• **PROBLEM**:
List every line in this data where the string "Takashi" occurs.

• **DATASET RECORDS**:

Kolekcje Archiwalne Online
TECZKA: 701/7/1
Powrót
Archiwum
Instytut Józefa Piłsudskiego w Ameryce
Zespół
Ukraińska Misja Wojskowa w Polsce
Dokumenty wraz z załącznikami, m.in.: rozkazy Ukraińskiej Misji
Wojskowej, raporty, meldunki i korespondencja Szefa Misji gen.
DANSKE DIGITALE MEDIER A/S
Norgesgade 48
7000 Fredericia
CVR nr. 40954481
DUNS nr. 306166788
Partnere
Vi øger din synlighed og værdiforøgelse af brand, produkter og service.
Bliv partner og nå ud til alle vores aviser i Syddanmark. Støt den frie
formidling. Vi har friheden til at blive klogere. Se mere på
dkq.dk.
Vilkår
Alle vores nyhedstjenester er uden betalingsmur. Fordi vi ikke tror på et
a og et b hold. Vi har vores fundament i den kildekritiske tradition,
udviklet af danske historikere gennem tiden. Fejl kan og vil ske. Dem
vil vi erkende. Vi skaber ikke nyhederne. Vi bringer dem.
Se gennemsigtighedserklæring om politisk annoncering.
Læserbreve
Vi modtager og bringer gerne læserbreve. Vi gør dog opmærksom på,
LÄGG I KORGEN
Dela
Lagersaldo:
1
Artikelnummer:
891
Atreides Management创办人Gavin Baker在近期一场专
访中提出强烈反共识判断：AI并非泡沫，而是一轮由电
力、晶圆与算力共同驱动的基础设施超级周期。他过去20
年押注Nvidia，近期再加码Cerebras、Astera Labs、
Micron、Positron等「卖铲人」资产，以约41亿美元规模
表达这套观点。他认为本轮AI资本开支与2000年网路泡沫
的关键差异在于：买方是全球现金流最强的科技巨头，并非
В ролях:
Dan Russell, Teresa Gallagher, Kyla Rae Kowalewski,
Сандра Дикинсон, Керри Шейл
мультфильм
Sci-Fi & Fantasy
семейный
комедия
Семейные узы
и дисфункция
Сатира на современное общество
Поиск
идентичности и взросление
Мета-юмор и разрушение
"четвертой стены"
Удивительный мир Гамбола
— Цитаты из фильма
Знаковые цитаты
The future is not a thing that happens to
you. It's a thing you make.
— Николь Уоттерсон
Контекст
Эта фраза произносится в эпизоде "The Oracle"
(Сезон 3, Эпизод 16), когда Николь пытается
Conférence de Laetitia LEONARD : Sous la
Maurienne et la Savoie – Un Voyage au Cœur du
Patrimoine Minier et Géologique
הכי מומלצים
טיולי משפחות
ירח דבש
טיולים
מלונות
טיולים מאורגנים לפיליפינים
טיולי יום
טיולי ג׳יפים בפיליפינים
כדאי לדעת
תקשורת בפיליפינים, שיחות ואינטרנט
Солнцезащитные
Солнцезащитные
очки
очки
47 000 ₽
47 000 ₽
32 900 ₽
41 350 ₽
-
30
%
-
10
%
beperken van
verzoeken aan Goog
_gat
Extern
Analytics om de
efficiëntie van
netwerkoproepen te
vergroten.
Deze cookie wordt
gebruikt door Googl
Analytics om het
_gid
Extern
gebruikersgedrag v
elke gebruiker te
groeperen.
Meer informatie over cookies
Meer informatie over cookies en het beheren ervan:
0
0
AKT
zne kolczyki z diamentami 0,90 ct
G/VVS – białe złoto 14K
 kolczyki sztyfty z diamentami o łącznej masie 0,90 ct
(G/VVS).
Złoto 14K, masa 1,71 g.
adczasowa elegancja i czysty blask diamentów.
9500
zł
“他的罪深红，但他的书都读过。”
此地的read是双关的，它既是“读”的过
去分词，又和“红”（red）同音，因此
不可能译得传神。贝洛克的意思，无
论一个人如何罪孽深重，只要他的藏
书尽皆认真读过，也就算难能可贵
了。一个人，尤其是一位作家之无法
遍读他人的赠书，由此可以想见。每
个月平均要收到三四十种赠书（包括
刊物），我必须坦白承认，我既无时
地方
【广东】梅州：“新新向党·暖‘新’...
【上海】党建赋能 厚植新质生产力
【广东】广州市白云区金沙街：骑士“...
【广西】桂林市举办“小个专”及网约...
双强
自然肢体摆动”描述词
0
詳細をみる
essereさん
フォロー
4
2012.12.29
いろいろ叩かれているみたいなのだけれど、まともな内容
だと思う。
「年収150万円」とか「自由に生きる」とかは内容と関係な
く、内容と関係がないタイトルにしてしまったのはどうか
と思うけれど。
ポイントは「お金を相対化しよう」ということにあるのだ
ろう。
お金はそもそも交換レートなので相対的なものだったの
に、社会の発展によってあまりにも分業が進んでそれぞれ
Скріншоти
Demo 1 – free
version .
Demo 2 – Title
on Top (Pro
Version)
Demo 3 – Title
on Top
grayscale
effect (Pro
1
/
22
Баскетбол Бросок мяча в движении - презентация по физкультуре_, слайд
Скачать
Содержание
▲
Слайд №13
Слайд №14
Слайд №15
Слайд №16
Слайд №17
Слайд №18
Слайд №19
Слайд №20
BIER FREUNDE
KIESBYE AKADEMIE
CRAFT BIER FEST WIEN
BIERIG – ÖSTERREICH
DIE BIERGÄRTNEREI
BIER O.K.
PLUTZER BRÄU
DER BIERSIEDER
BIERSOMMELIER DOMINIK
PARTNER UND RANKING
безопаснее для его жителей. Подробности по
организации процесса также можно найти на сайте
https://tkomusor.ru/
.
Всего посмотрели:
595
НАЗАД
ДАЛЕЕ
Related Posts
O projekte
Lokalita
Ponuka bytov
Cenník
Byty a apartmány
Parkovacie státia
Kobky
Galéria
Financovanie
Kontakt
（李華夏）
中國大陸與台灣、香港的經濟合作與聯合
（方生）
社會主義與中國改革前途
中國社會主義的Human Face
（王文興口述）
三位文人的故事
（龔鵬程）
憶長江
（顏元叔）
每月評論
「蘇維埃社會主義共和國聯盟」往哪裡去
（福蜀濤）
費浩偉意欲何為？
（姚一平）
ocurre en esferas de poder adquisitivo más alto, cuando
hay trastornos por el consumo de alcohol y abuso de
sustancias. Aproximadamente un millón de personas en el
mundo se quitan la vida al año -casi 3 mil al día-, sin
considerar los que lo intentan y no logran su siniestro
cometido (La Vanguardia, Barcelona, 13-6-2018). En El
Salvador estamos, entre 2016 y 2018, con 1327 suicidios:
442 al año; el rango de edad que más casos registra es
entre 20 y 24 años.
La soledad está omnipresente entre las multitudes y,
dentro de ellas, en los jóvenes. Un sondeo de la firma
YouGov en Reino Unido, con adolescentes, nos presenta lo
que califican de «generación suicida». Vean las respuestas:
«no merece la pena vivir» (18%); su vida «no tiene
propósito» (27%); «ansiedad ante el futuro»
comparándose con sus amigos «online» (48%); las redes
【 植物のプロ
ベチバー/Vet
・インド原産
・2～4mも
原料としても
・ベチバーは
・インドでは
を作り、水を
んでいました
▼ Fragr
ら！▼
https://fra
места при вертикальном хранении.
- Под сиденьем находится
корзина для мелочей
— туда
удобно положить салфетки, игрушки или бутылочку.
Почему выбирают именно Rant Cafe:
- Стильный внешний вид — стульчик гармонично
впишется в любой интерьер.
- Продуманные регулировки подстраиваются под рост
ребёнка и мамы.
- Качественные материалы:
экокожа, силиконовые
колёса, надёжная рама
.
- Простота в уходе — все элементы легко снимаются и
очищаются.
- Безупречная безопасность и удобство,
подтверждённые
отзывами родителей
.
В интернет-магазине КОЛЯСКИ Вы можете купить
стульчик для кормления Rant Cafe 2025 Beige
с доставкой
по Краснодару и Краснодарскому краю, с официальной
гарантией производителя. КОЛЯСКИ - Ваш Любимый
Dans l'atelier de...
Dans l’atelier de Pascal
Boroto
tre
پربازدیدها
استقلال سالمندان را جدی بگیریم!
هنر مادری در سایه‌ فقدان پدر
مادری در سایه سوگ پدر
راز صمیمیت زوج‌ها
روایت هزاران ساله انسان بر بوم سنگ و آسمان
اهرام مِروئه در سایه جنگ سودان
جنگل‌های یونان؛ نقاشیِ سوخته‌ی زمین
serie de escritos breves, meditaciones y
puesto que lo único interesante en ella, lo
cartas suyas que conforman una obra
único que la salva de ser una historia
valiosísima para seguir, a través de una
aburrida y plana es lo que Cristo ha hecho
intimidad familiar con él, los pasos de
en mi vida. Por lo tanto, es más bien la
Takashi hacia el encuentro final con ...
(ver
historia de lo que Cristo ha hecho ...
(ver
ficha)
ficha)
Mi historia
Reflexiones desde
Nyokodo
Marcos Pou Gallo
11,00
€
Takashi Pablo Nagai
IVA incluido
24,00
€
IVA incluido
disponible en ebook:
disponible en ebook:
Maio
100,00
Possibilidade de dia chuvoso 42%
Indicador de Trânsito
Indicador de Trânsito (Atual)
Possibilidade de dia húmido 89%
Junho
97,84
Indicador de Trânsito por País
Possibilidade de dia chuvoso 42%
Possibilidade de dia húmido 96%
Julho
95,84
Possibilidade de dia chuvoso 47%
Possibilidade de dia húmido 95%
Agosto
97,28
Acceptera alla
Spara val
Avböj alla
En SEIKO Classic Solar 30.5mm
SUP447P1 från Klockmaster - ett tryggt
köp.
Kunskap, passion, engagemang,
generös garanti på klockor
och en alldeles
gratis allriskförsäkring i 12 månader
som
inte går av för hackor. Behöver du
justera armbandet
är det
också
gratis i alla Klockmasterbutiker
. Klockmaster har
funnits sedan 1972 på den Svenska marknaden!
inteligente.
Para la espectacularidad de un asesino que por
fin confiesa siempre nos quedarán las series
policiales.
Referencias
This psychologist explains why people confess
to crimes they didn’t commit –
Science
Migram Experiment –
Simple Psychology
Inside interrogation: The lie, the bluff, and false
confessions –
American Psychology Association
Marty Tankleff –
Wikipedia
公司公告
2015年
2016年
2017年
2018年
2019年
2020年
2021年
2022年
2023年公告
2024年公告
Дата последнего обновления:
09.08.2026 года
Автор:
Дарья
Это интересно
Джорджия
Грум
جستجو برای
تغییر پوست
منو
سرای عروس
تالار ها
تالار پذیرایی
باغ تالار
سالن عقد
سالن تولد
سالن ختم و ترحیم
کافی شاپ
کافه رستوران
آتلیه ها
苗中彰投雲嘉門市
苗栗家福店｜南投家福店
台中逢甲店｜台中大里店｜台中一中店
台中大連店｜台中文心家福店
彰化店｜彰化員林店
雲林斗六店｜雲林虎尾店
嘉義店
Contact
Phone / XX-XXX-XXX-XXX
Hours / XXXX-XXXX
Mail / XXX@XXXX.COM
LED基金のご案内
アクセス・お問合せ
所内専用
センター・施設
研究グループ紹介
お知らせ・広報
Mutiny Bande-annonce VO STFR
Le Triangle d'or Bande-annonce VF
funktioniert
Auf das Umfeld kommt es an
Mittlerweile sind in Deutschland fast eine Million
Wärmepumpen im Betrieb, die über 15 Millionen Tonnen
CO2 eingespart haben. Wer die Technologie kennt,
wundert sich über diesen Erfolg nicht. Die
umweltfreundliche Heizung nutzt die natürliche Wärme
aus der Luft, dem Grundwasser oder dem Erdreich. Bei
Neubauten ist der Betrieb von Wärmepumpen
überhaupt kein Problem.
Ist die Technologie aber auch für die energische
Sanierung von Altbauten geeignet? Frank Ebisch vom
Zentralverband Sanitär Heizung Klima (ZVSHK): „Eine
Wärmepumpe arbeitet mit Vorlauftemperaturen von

• **WRITTEN ANSWER**:
Takashi hacia el encuentro final con ...
Takashi Pablo Nagai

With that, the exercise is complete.